My gaze fixed at a flickering star. An unsettling feeling ran through me, as though something inside me could foresee a greater calamity awaiting us. I managed to give her a feeble shrug. We hadn’t eaten since four days, and with each passing day we grew weaker than before.
But Aru wasn’t bothered by that. Her boisterous smile was unaffected by our plight.
I tuned out her incessant chatter, slipping into a dreamless sleep. If I had known this was the last time I would hear her chirpy voice, the last time I would see her tooth peeping out when she laughed, or the last time her warm eyes shone, I wouldn’t have slept.
When I realized Aru and Papa had set off, it was 11. The sun baked my skin while I sprinted to ask a green-grocer their whereabouts. He guided me towards a shack that he claimed they went into. I forced the door open and scanned the room, only to find no signs of Aru or Papa.

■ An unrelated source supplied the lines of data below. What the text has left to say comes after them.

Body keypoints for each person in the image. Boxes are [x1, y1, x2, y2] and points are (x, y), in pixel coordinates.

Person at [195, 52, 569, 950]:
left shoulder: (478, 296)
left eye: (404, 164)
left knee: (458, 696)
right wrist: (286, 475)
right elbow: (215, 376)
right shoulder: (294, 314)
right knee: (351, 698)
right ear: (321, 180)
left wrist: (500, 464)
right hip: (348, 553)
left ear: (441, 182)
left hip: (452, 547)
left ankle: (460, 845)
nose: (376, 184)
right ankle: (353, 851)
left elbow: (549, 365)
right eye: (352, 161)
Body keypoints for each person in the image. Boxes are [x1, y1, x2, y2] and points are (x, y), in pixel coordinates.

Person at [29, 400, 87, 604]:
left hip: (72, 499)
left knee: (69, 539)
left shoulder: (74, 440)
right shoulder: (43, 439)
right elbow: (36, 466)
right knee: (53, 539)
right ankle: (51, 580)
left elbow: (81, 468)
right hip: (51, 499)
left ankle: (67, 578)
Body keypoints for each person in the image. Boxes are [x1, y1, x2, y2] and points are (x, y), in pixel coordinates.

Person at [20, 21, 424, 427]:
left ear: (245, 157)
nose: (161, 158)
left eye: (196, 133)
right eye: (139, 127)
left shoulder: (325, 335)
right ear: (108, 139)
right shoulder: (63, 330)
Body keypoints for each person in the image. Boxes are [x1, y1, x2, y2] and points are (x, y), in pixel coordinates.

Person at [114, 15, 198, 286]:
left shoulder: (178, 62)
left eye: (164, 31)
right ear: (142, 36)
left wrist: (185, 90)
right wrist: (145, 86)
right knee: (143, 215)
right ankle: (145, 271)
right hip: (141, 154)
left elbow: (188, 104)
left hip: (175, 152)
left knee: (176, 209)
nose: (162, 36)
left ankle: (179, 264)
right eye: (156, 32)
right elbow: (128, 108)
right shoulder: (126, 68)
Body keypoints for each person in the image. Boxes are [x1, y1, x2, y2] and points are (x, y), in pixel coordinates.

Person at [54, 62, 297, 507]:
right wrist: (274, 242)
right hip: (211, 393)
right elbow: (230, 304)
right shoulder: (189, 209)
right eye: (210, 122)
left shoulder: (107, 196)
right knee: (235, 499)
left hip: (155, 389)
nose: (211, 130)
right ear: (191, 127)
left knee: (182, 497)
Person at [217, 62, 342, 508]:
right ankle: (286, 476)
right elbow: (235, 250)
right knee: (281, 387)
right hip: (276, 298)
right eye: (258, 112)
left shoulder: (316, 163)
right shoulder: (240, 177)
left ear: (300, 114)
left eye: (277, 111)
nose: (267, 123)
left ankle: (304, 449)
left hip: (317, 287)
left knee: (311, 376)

Exploring shack after shack, I found myself disappointed. What was troubling me? After all, they would be back in sometime. Interrupting my chain of thought, the silhouette of a young girl caught my eye. Pigtails sprouted from her temples, while her boney wrist was clutched by an old man. They craned behind, in response to my cry for Aru. A fat tear escaped her eye, while she let out a muffled “Help”. It struck me then. The man with my little sister wasn’t Papa. His upturned eyes shot me a fierce glance. He tugged her arm and shoved her into an auto rickshaw. I bolted, tracking every movement of the vehicle, until I lost sight of them. The incident haunts me everyday. If only I was fast enough, careful enough, I could have saved her.

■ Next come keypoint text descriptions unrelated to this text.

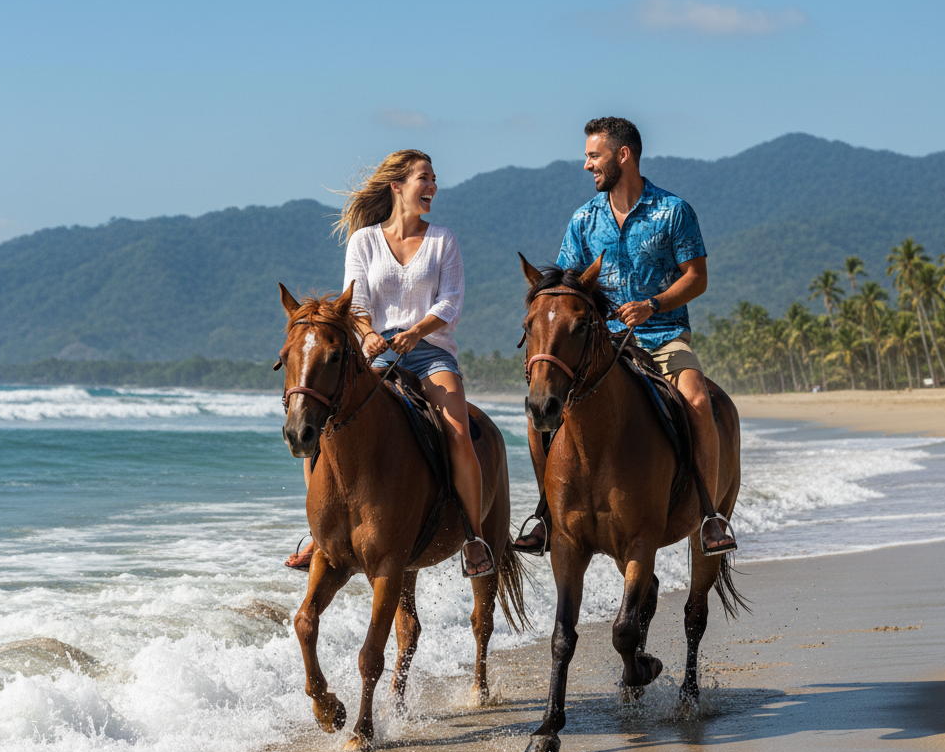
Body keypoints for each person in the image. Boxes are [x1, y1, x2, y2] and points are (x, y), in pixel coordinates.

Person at [515, 116, 737, 557]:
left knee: (696, 401)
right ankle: (545, 512)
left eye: (593, 156)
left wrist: (652, 304)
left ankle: (710, 515)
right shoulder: (583, 219)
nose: (586, 165)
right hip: (599, 345)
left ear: (623, 155)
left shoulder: (673, 211)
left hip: (663, 336)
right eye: (586, 157)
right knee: (537, 415)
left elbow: (697, 278)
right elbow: (566, 285)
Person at [285, 149, 495, 578]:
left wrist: (416, 332)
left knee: (458, 432)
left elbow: (451, 302)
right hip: (375, 353)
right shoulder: (364, 241)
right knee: (325, 426)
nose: (433, 186)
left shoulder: (443, 240)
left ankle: (473, 538)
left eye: (434, 178)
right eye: (425, 178)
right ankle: (321, 533)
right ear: (397, 186)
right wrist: (366, 334)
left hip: (431, 352)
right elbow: (355, 303)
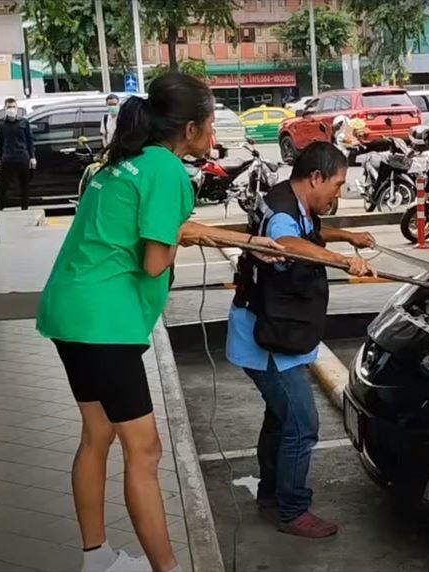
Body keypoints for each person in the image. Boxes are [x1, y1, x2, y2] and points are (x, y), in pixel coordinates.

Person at [36, 73, 284, 572]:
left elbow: (143, 230)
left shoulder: (123, 163)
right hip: (106, 322)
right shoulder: (168, 171)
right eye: (211, 124)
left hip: (67, 310)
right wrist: (181, 237)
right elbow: (154, 261)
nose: (214, 134)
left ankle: (98, 558)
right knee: (144, 450)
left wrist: (207, 235)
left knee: (96, 434)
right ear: (190, 128)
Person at [227, 142, 376, 539]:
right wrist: (346, 262)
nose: (338, 194)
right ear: (315, 178)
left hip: (270, 327)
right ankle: (293, 510)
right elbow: (288, 243)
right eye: (337, 185)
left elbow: (306, 231)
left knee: (279, 417)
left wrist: (347, 237)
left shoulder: (292, 200)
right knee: (302, 424)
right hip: (268, 338)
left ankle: (271, 494)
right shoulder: (281, 217)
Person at [0, 97, 35, 210]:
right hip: (7, 159)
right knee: (3, 186)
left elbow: (29, 140)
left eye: (13, 107)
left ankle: (25, 208)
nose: (11, 109)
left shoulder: (24, 122)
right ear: (5, 108)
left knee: (24, 186)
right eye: (9, 107)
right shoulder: (1, 124)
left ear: (17, 108)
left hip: (23, 158)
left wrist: (32, 157)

We were never the same again. When Papa returned with bundles of money that day, we didn’t question him. We knew the price we had to pay for it. The following years, we didn’t witness a single cheerful day. Talking about Aru was forbidden, perhaps in order to ease the pain of losing her, or rather selling her.
Until today, when I spotted her and her amber eyes fixed upon me. The blanket of dust that she was wrapped in would have made her unrecognizable, it weren’t for the soft round eyes that gave her away.
My mind drifted back to the gruesome day which tore us apart, and tears began to well up in my eyes. 10 years later her chipped tooth still sneaked a look when she giggled, and her eyes twinkled.
It was as if no time was lost. But wasn’t it?